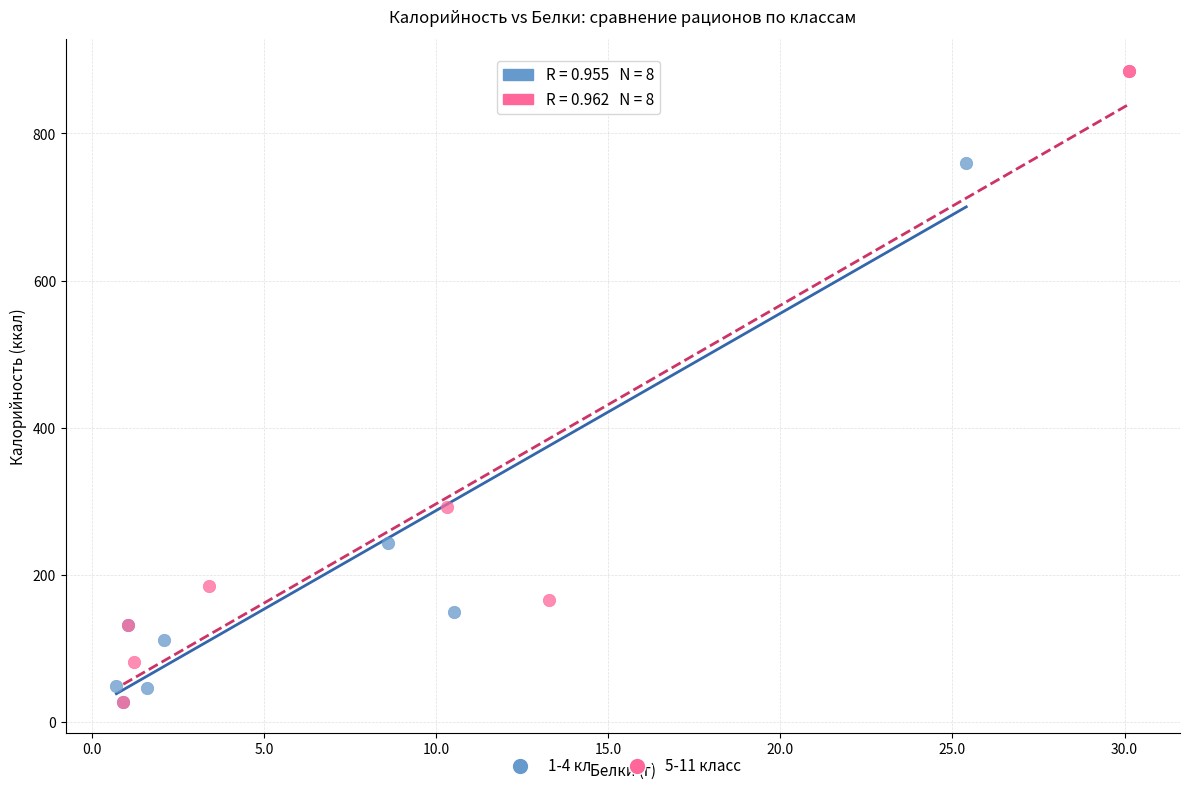

Which series contains the highest Y value?

5-11 класс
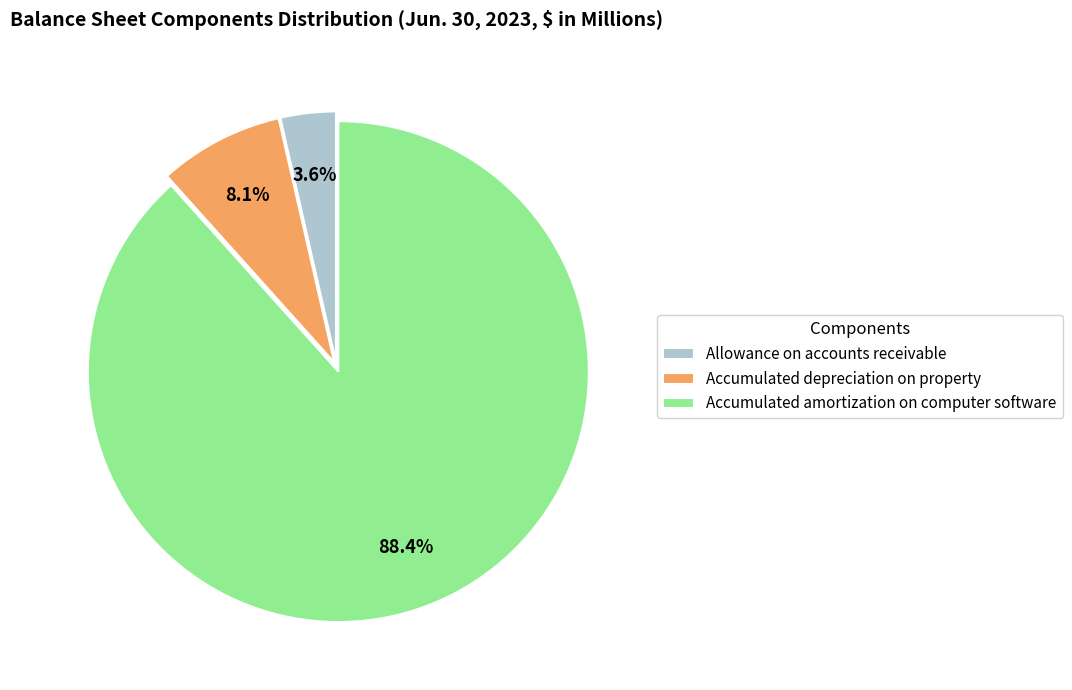

Approximately how many times larger is the value at Allowance on accounts receivable compared to Accumulated depreciation on property?

0.4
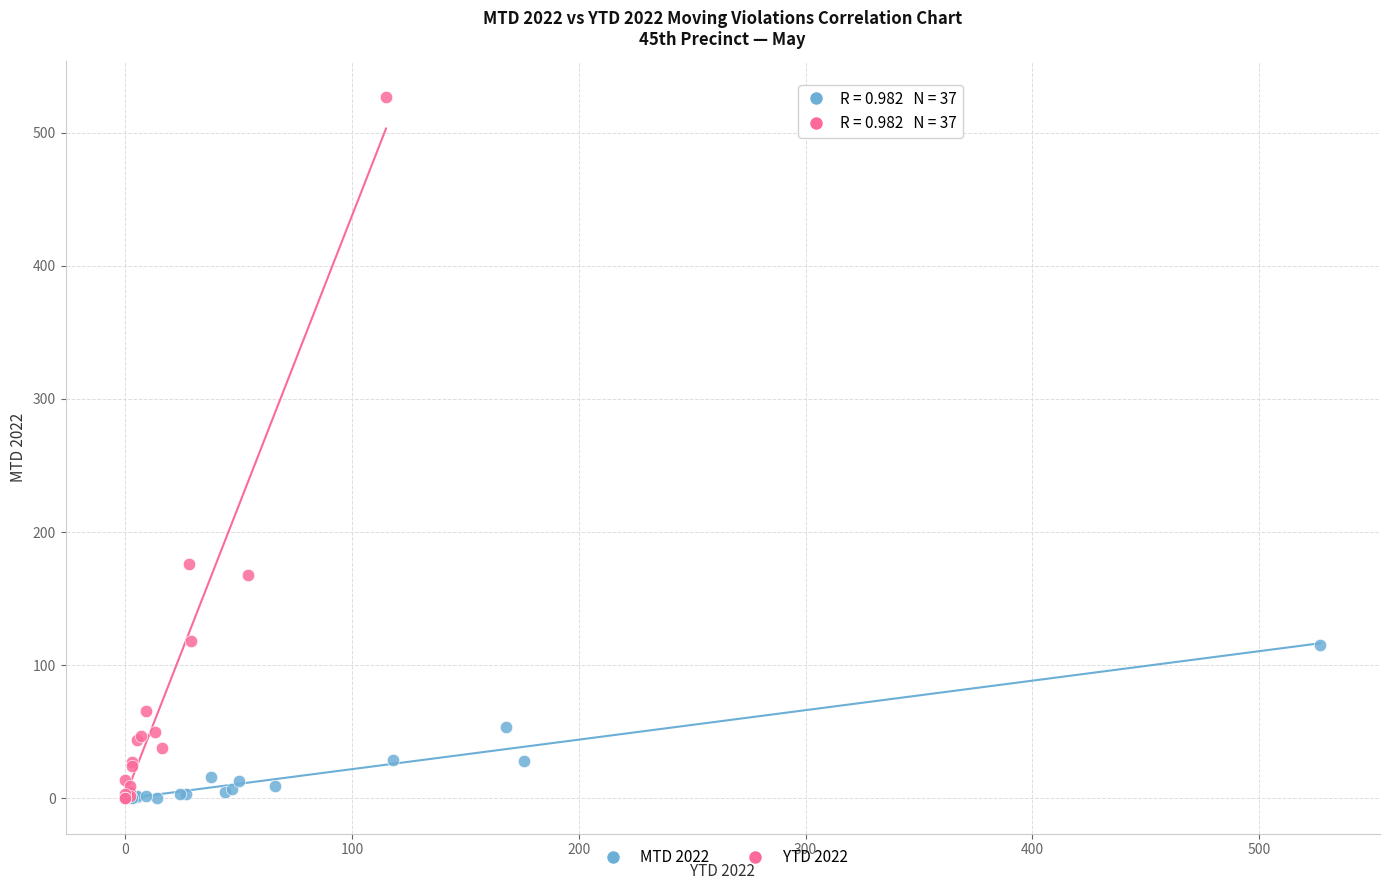

Which series has the widest spread of Y values?

YTD 2022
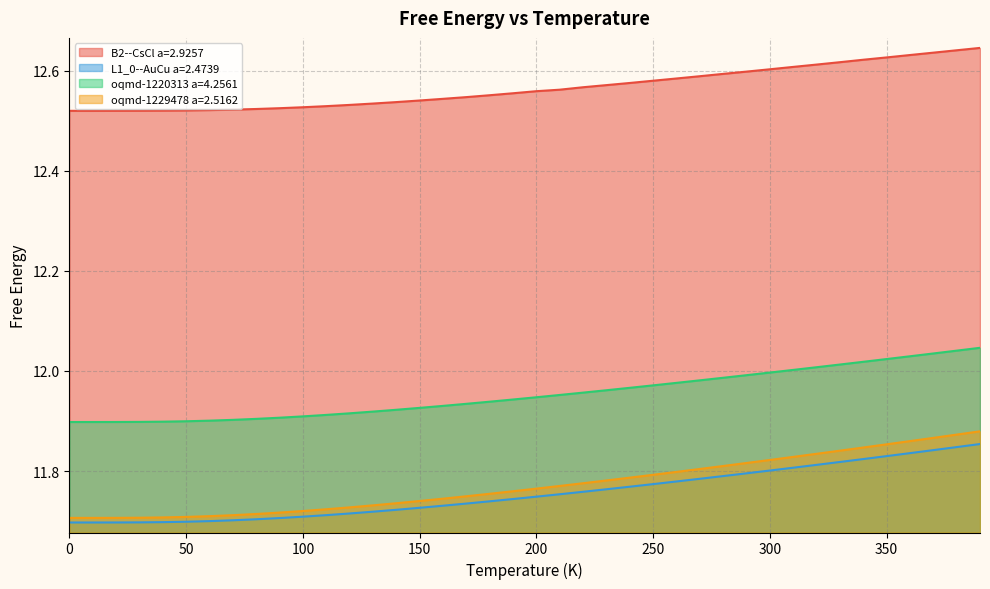

Which series has the largest total across all categories?

B2--CsCl a=2.9257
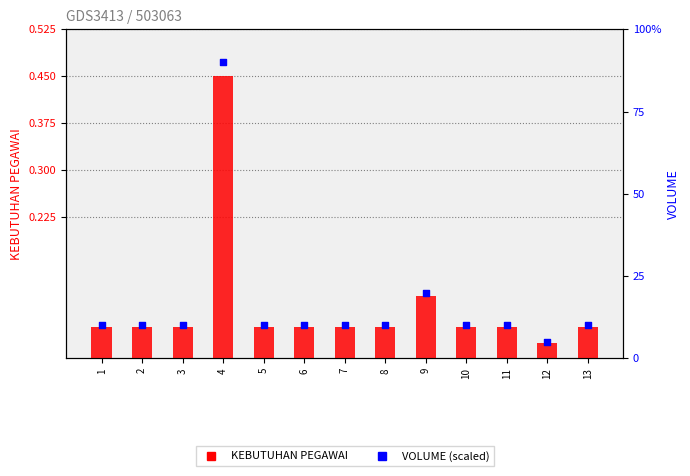

At how many categories does at least one series exceed 270?

1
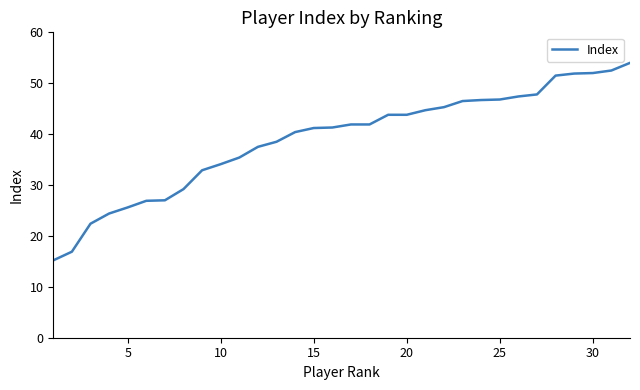

What is the sum of all values?

1247.4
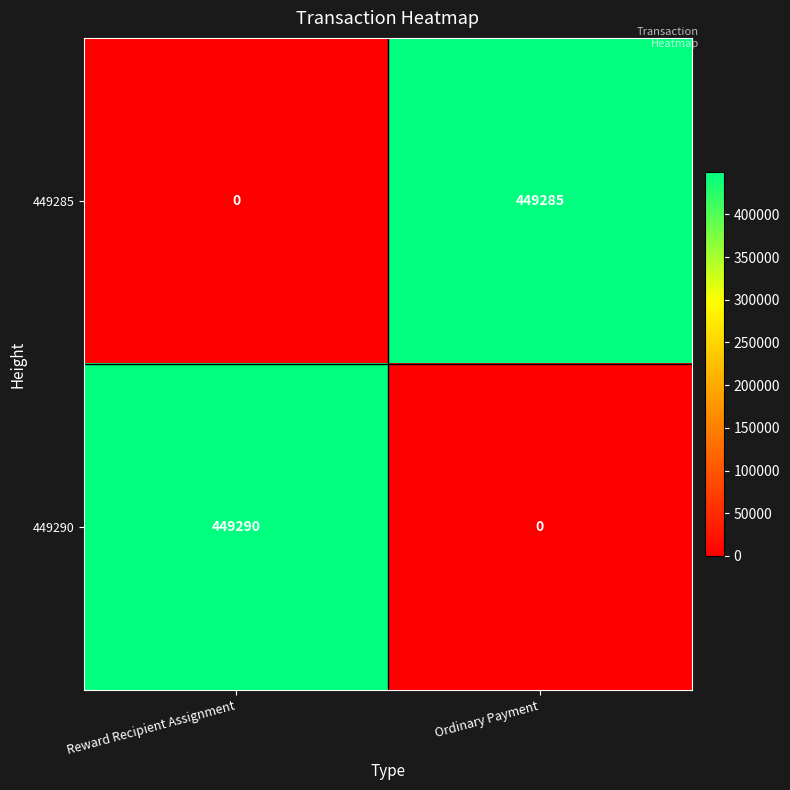

What is the difference between the maximum and minimum values in the 449290 series?

449290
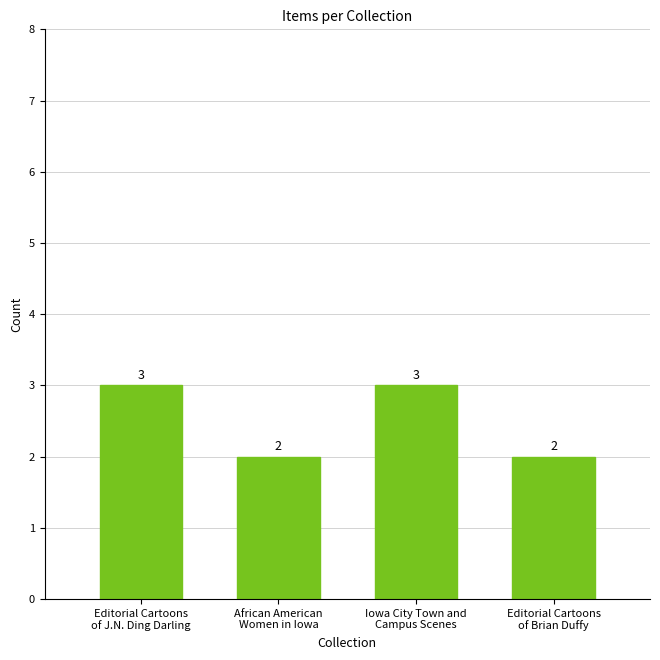

Reading left to right, list all the values displayed in this chart.

3	2	3	2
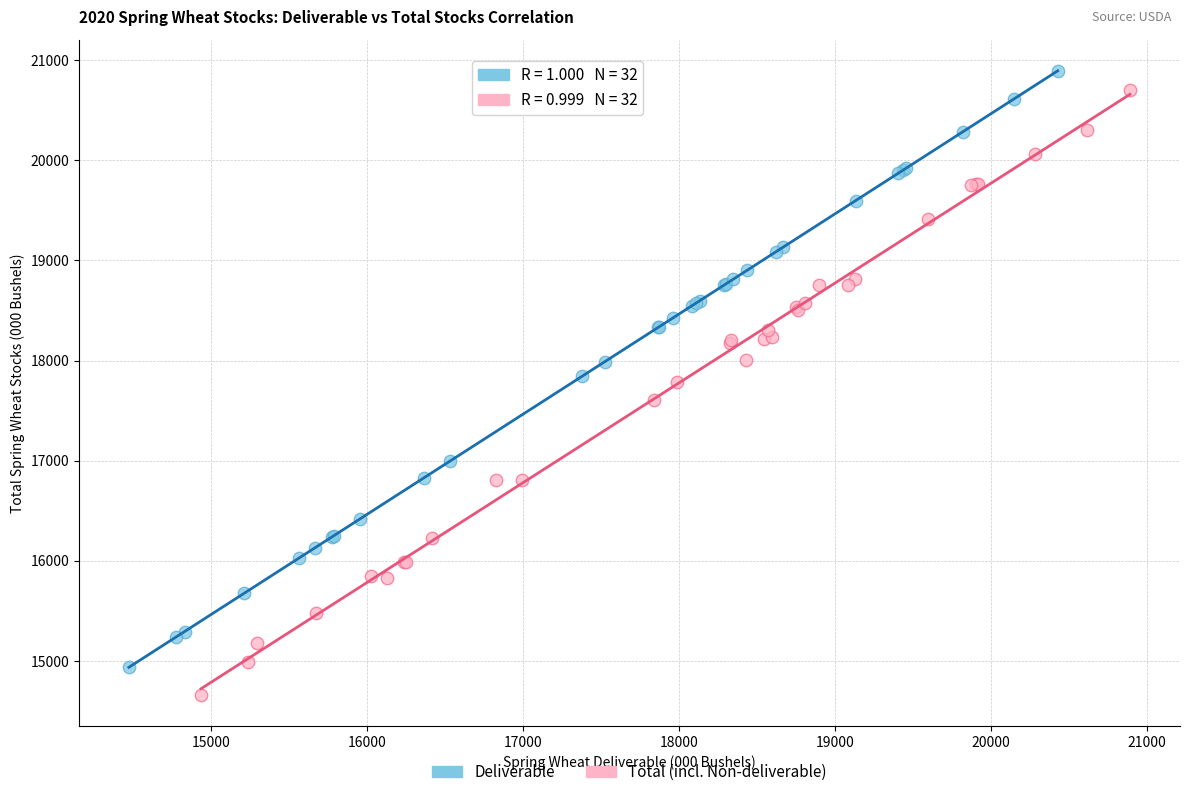

Which series reaches the minimum Y coordinate?

Total (incl. Non-deliverable)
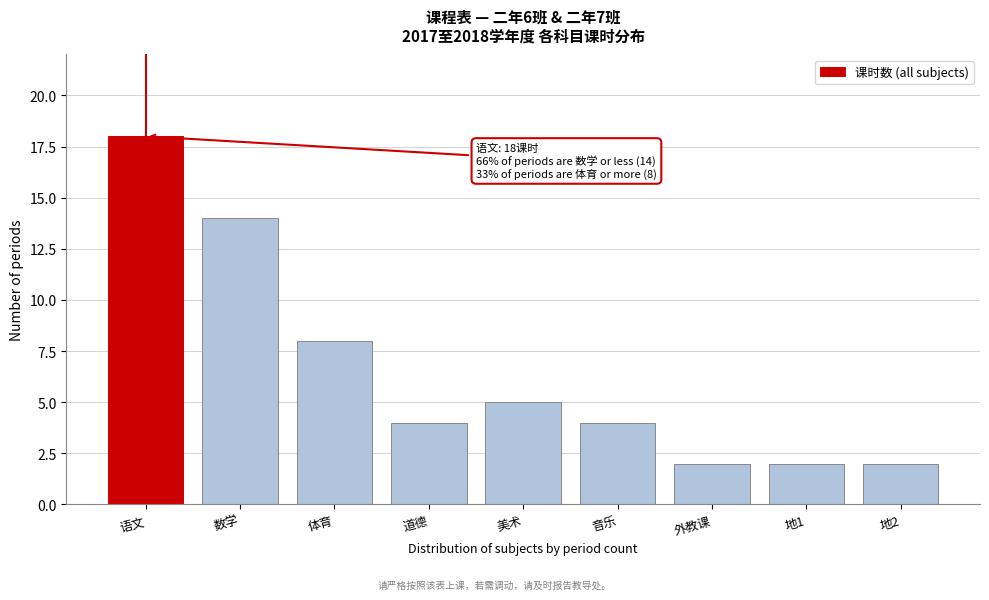

Reading left to right, what are all the values shown in this chart?

18	14	8	4	5	4	2	2	2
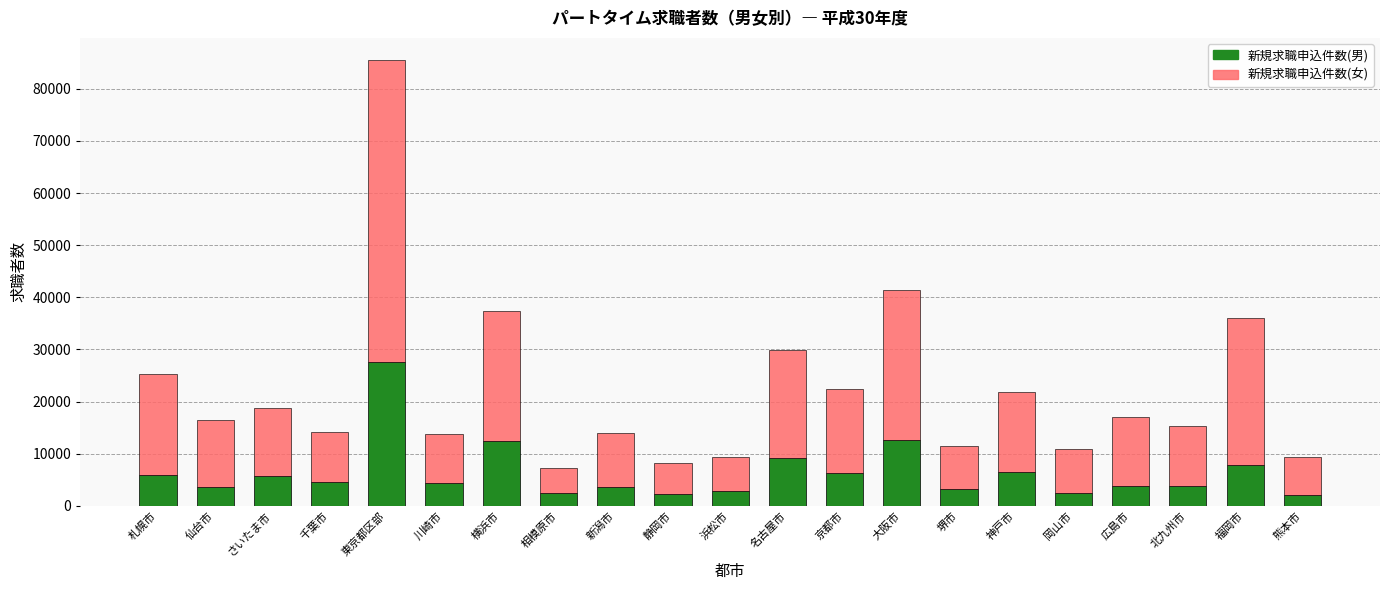

The 新規求職申込件数(男) series shows 9184 at 名古屋市. True or false?

True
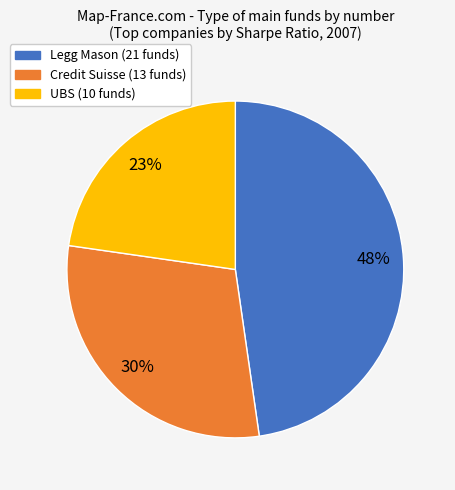

How many segments does this pie chart have?

3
......
§ **Exercise prompt**:
Reproduce all twelve entries above word for word, leaving out the pictures.

§ **Task result**:
Which series contains the highest Y value?

5-11 класс

Approximately how many times larger is the value at Allowance on accounts receivable compared to Accumulated depreciation on property?

0.4

Which series has the widest spread of Y values?

YTD 2022

Which series has the largest total across all categories?

B2--CsCl a=2.9257

At how many categories does at least one series exceed 270?

1

What is the sum of all values?

1247.4

What is the difference between the maximum and minimum values in the 449290 series?

449290

Reading left to right, list all the values displayed in this chart.

3	2	3	2

Which series reaches the minimum Y coordinate?

Total (incl. Non-deliverable)

Reading left to right, what are all the values shown in this chart?

18	14	8	4	5	4	2	2	2

The 新規求職申込件数(男) series shows 9184 at 名古屋市. True or false?

True

How many segments does this pie chart have?

3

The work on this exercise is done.